Travelers Europe said on Tuesday that it will apply to the Central Bank for authorisation for a new, wholly owned insurance subsidiary in Dublin to serve its European Union based companies post-Brexit. The move comes as the EU's chief negotiator ruled out retaining access to the financial services passport for UK based companies.
The US insurance company is set to follow the example of a host of other financial services companies, including Bank of America and Barclays Bank which have opted to either expand existing, or set up new, operations in Dublin following the UK's decision to leave the European Union.
In a statement, Travelers said that its new Irish entity will enable it continue to “seamlessly serve” its customers and broking partners in Ireland and across Europe when the UK exits the EU. The new Irish operation won’t affect Travelers’ existing UK-based operations, the company said.
"Ireland is a natural choice for Travelers to establish its EU-based subsidiary," said Matthew Wilson, CEO of Travelers Europe. "We have been present in the Irish general insurance market for more than 20 years, and our new company will utilise our existing branch resources. We look forward to deepening our relationships with brokers, customers and regulators in Ireland, as well as continuing to serve our policyholders who have assets throughout Europe."

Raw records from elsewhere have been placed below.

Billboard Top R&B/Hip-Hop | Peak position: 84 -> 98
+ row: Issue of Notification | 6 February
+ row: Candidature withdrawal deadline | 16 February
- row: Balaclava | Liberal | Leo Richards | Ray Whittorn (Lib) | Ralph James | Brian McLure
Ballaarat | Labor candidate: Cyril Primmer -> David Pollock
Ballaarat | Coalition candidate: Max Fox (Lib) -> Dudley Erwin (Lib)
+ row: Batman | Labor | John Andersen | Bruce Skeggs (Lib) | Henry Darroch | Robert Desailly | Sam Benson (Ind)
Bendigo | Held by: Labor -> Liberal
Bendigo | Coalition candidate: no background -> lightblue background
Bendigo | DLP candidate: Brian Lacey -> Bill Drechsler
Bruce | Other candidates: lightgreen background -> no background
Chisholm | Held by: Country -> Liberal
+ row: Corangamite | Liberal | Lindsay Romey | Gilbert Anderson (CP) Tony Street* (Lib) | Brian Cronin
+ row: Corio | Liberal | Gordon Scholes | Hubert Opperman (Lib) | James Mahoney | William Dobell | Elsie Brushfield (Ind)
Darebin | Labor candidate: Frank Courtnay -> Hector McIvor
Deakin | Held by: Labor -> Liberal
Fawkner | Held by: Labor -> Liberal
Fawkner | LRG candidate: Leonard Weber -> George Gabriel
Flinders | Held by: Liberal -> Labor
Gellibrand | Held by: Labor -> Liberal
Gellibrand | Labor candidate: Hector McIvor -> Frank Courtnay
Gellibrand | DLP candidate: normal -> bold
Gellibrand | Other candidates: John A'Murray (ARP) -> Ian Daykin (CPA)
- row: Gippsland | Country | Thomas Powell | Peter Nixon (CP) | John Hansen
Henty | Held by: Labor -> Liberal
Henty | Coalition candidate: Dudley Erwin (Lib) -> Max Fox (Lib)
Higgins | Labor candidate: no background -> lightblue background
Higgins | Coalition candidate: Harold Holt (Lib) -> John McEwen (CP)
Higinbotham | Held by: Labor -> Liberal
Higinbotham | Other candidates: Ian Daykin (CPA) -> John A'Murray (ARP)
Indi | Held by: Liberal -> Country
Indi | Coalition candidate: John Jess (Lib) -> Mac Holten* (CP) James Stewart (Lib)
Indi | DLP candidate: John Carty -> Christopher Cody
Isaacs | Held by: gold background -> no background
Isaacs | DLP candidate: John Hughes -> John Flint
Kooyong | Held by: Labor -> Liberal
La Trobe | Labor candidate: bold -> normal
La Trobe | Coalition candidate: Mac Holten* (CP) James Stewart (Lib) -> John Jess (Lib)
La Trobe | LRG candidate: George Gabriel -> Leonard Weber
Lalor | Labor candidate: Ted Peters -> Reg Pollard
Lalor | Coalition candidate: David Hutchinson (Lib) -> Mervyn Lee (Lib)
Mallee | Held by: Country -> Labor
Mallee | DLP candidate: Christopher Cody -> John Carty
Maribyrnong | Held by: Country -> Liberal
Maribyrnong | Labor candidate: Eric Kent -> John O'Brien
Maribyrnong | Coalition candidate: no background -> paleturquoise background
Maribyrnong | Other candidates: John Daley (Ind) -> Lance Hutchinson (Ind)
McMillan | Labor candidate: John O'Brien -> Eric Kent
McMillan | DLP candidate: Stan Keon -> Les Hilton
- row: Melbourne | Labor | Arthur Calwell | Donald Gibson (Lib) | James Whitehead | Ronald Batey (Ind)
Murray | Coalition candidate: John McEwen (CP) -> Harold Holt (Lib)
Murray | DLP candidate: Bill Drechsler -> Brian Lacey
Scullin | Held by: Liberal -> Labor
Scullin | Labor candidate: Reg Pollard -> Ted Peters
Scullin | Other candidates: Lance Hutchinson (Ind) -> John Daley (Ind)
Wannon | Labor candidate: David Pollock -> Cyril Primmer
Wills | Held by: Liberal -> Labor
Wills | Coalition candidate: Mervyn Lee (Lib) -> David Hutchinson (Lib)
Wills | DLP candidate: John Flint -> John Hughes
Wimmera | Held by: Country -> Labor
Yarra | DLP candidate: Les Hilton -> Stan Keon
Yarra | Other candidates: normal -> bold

On Tuesday, Michel Barnier, chief Brexit negotiator for the European Union, ruled out a special deal for the city of London, as he made it clear that he was not open to a free trade agreement which included financial services, and stated that the UK leaves the EU, it means that companies based there also lose the financial services passport.
His comments mean that locations such as Dublin, Frankfurt and Paris, will remain attractive for companies looking for EU hubs which would allow them to continue to operate on a passporting basis throughout the EU.